◆ TASK TO CARRY OUT:
Taking the entries below, transcribe only the lines starting with the one with "3. npm view react versions" and going on through the one with "set the application", exactly as written, without the pictures.

◆ DATA FOR THIS EXERCISE:
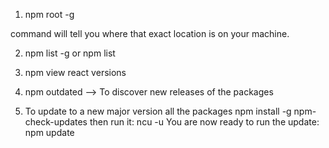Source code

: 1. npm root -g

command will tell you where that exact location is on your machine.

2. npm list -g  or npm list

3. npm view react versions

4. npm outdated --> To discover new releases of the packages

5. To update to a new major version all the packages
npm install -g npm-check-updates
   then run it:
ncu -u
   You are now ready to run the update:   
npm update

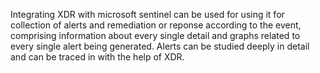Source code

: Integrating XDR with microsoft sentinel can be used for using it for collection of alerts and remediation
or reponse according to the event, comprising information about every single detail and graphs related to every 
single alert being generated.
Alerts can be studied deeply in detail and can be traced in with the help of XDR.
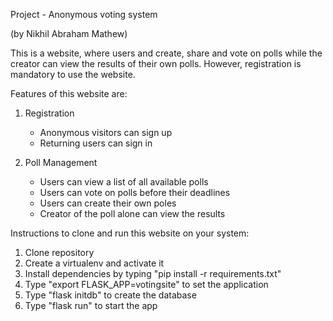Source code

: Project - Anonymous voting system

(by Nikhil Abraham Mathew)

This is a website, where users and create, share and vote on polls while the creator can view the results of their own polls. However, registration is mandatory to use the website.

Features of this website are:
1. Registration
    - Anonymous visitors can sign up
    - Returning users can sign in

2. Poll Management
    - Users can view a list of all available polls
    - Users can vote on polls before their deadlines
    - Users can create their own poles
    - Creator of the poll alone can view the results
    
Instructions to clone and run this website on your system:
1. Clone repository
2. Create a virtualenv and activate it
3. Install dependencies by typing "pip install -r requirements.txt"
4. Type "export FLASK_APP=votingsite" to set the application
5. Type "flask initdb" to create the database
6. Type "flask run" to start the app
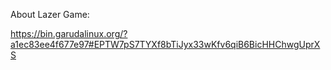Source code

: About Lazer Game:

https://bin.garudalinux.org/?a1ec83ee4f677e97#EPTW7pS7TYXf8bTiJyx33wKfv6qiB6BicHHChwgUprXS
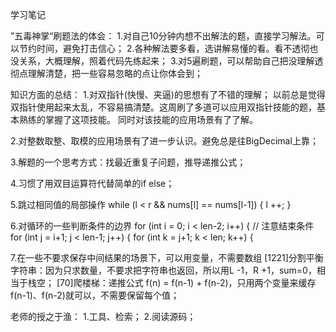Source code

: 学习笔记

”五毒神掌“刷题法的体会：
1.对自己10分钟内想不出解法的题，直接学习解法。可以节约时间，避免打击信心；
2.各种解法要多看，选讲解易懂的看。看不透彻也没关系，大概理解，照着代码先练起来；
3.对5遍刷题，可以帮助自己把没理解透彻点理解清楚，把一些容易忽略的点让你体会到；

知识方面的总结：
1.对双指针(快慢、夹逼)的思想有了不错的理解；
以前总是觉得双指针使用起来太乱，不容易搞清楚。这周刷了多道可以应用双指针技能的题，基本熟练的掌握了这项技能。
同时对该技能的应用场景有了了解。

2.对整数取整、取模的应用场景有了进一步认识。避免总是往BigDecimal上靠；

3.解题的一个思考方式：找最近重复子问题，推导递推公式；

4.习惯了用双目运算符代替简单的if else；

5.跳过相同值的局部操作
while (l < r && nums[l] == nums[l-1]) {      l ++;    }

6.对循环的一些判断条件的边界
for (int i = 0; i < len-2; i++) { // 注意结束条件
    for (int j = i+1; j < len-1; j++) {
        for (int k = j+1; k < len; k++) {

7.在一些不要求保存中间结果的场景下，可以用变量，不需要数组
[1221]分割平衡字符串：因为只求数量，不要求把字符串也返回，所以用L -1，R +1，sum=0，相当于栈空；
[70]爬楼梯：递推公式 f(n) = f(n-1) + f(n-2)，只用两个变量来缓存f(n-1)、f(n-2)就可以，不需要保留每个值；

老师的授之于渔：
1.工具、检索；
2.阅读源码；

◆ EXERCISE RESULT:
3. npm view react versions

4. npm outdated --> To discover new releases of the packages

5. To update to a new major version all the packages
npm install -g npm-check-updates
   then run it:
ncu -u
   You are now ready to run the update:   
npm update

Source code

: Integrating XDR with microsoft sentinel can be used for using it for collection of alerts and remediation
or reponse according to the event, comprising information about every single detail and graphs related to every 
single alert being generated.
Alerts can be studied deeply in detail and can be traced in with the help of XDR.
Source code

: Project - Anonymous voting system

(by Nikhil Abraham Mathew)

This is a website, where users and create, share and vote on polls while the creator can view the results of their own polls. However, registration is mandatory to use the website.

Features of this website are:
1. Registration
    - Anonymous visitors can sign up
    - Returning users can sign in

2. Poll Management
    - Users can view a list of all available polls
    - Users can vote on polls before their deadlines
    - Users can create their own poles
    - Creator of the poll alone can view the results
    
Instructions to clone and run this website on your system:
1. Clone repository
2. Create a virtualenv and activate it
3. Install dependencies by typing "pip install -r requirements.txt"
4. Type "export FLASK_APP=votingsite" to set the application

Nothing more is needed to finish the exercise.